At the same time, some manufacturers of fonts will be “added private”. For example, Microsoft’s Segoe UI Emoji font provides Emoji styles for other mahjong characters not included in the Emoji specification. ** Therefore, on Windows, if the program uses the Segoe UI Emoji font correctly, the mahjong characters you see are likely to look like emojis, but none of them are actually Emoji except red. ** For example, here is the 20,000 Segoe UI Emoji font:

Image from Emojipedia

However, on Ubuntu 20.04, which I used, the 20,000 characters would look like this:

Emoji with Unicode Zero-width Joiner

There is a special character in Unicode called zero-width joiner (ZWJ, code point U+200D). It is used to perform special typesetting operations on text in complex languages such as Arabic, such as splitting two words that were originally written together. ZWJ is not displayed if used alone.

Emoji also makes use of ZWJ, expressing some complex Emoji as several simple Emoji plus ZWJ. For example, the family Emoji character: 👨👩👦, which is actually connected by 👨, ZWJ, 👩, ZWJ, and silver. If you look at the UTF-8 encoding for the family Emoji character, you’ll see that it’s a combination of the utF-8 encoding for the above five characters. If you use JavaScript to run the following code: [… ‘👨 👩 👦’], you’ll get [” 👨 “, “”,” 👩 “, “”,” 👦 “]. Note that JavaScript requires a special set of methods for handling Unicode characters that are not BMP, such as Emoji.

ZWJ can also be used with plain text, making some text look identical but not equal, as in this example running on Node:

> const str1 = [...' > const str1 = [...']. Join (string.fromCodePoint (0x200D)); Undefined > const str2 = ' '; Str1 === str2 false - undefined > str2 === str2 falseCopy the code

We create a string that looks exactly the same, but is different, by adding ZWJ between each character. This technique can be used in many ways. Some people can use the blank ZWJ to add special information to a normal paragraph of text in order to “read between the lines”. “It is said that posts and replies containing XXX will be harmonized.” A water house was built in this way.

Emoji Modifier Fitzpatrick Type

The Emoji specification also defines a number of special-purpose characters, such as Fitzpatrick Type-n, the six Emoji Modifier, where N is from 1 to 6 (the code point in Unicode is from U+1F3FB to U+1F3FF).
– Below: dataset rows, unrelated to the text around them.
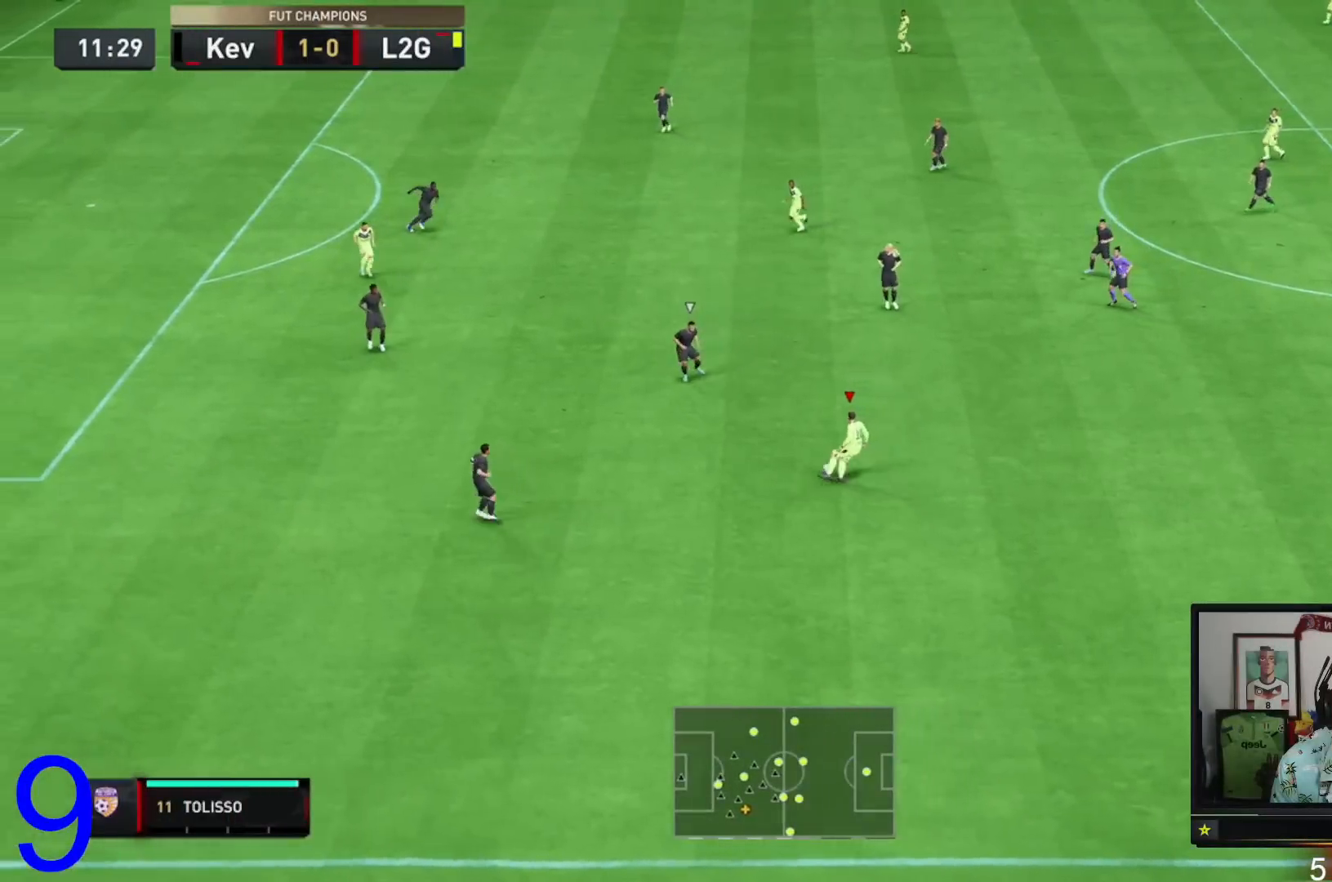
Gameplay with a controller (Xbox layout); each line is a JSON object with the inputs held at the frame after it. "events" lists button and stick changes between this image and that frame as [ms after this image, input, new state], when the widget could be followed in between. Not read: L3 R3.
{"buttons": [], "left_stick": "up", "right_stick": "center", "events": [[67, "A", "down"], [267, "A", "up"]]}
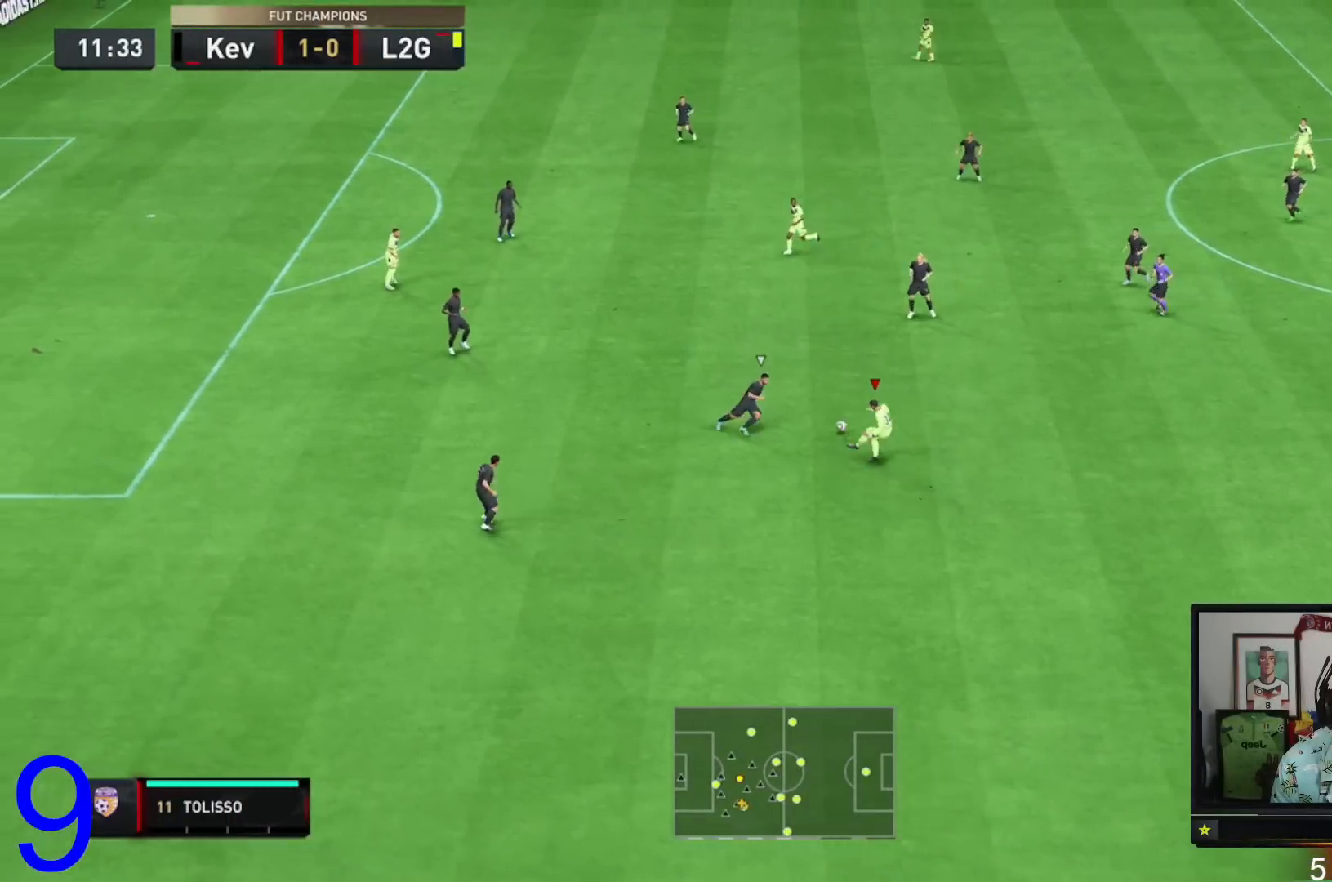
{"buttons": [], "left_stick": "center", "right_stick": "center", "events": [[117, "left_stick", "center"]]}
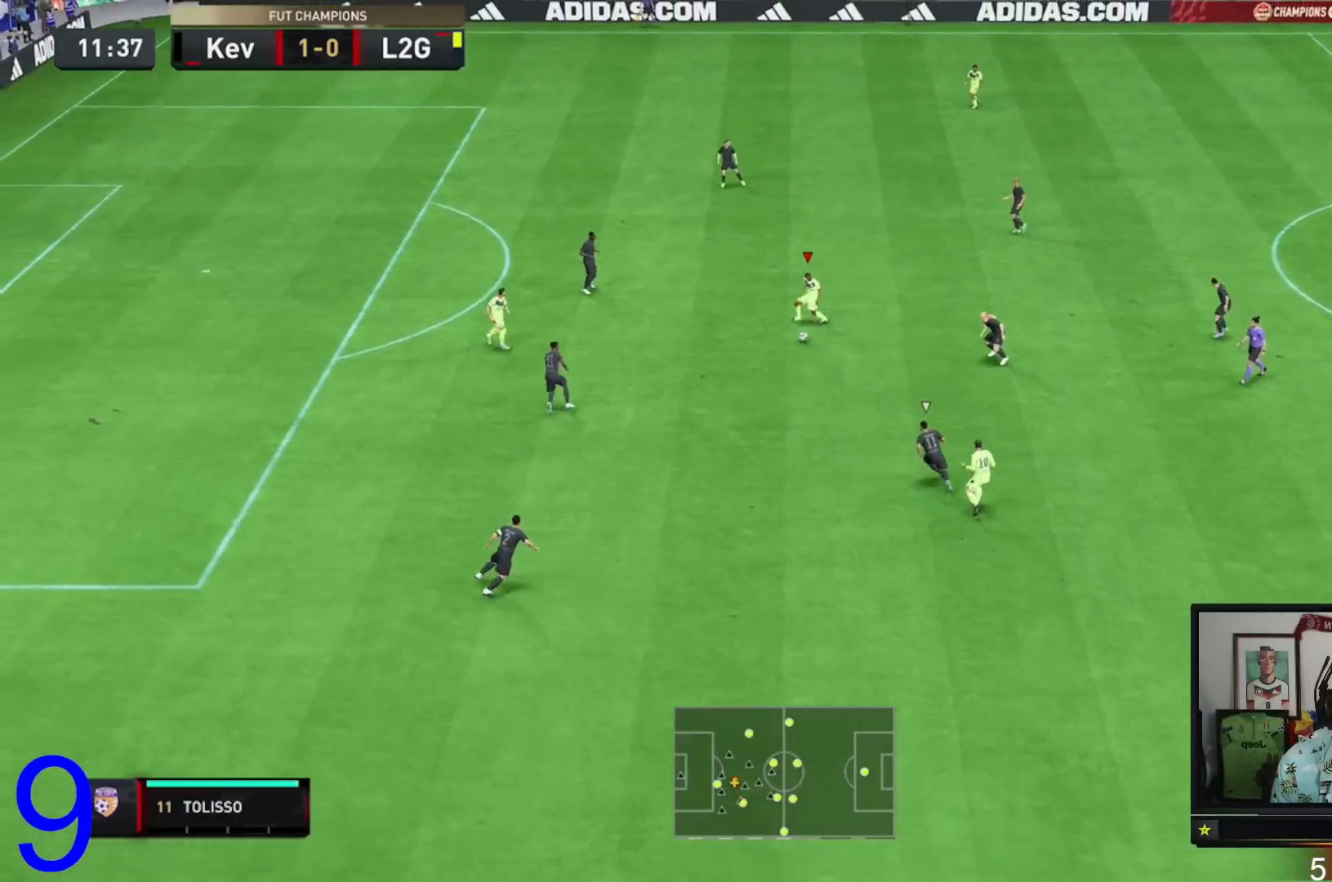
{"buttons": [], "left_stick": "down-left", "right_stick": "center", "events": [[217, "left_stick", "down-left"]]}
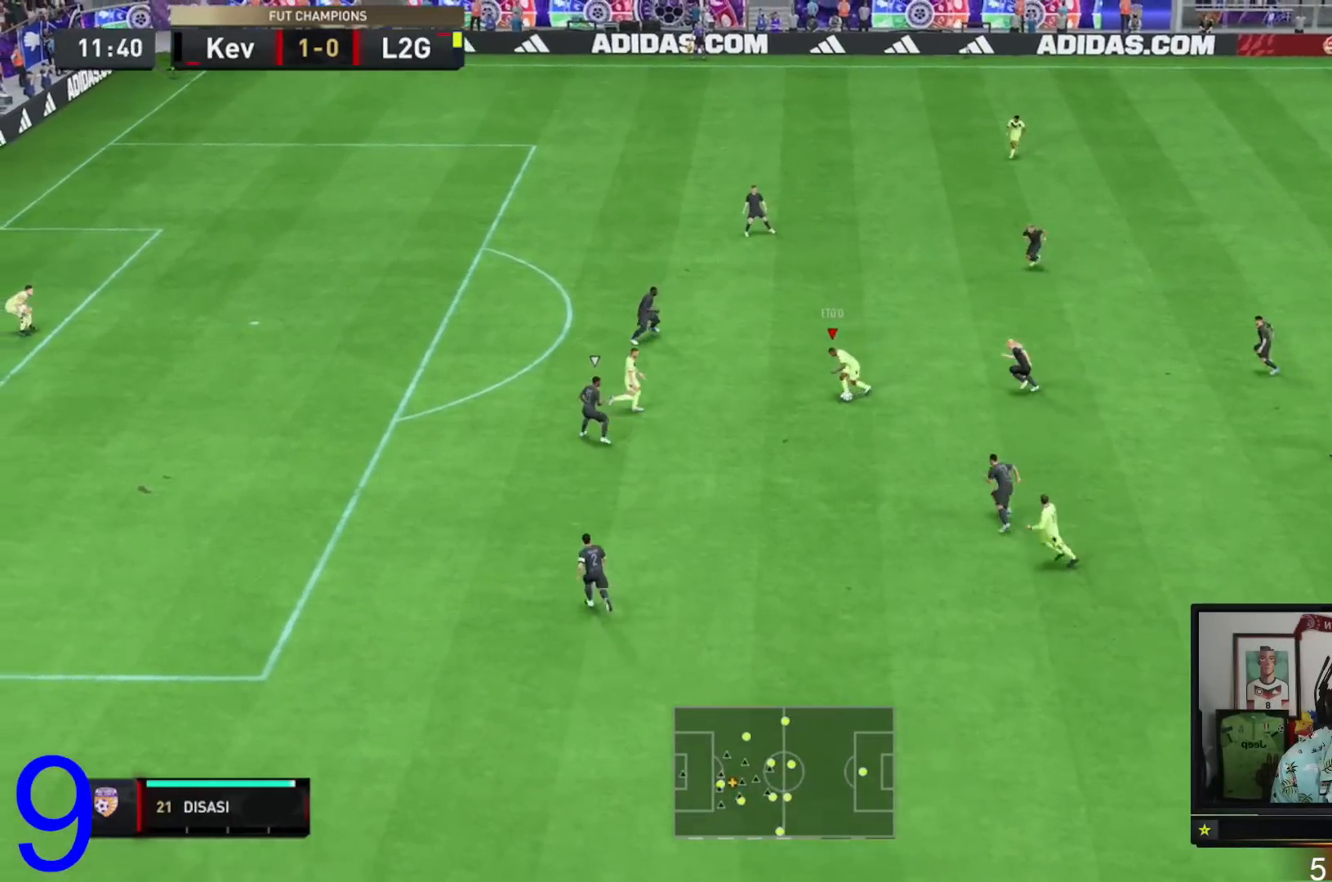
{"buttons": [], "left_stick": "down-left", "right_stick": "center", "events": [[50, "left_stick", "up-left"], [384, "A", "down"], [418, "left_stick", "down-left"], [451, "A", "up"]]}
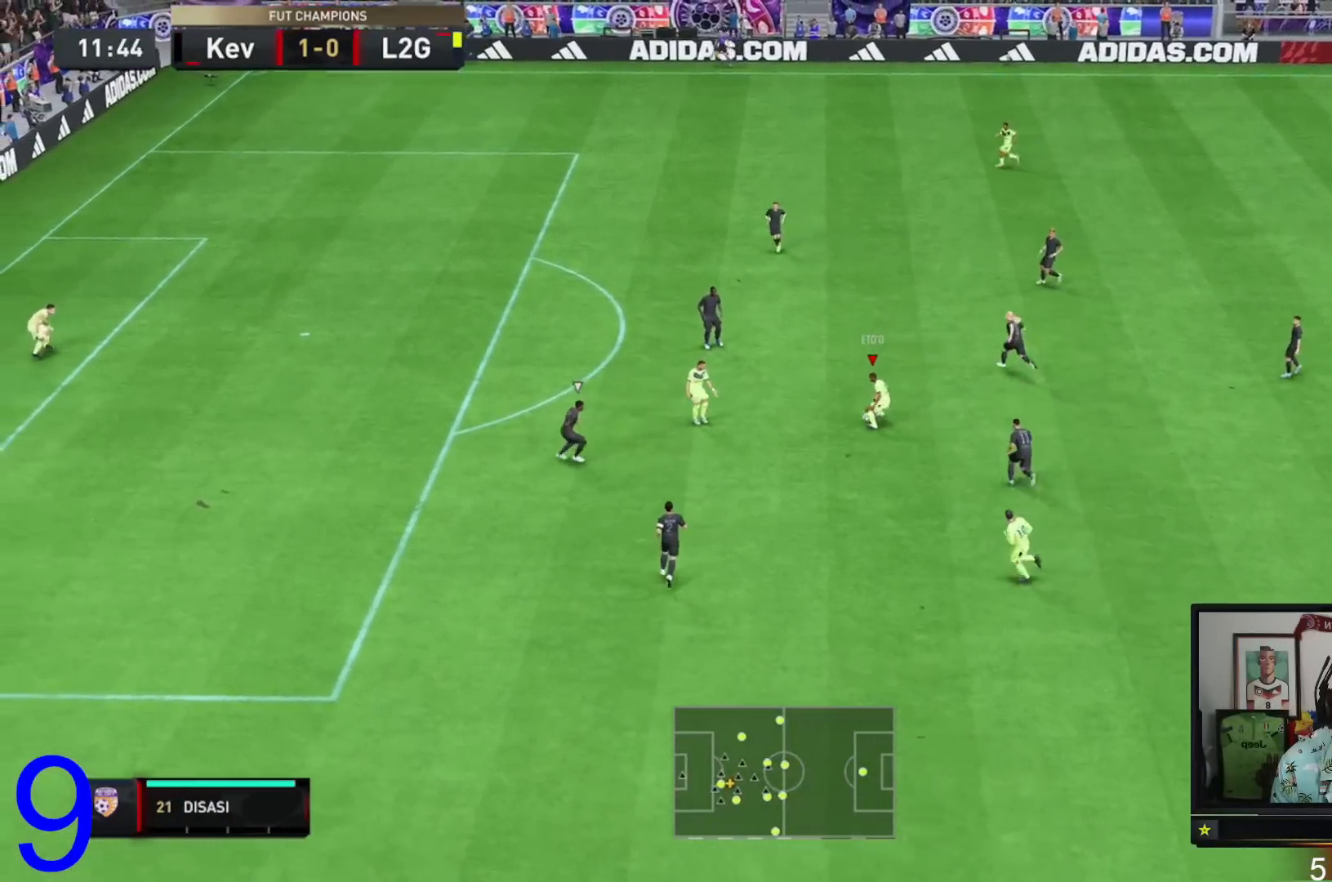
{"buttons": [], "left_stick": "down-left", "right_stick": "center", "events": [[200, "left_stick", "up-left"], [334, "left_stick", "down-left"]]}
These six special characters are used to attach skin color information to skin-related emojis, as shown in the following example:

The table is from Wikipedia

Fitzpatrick is the name of a scientist who helped to classify the skin color of humans.

conclusion

The above is the author of some common character encoding collection, summary of some knowledge points. The main references are Wikipedia and Emojipedia. Some of the text may be biased, or need to be added, feel free to correct or add in the comments.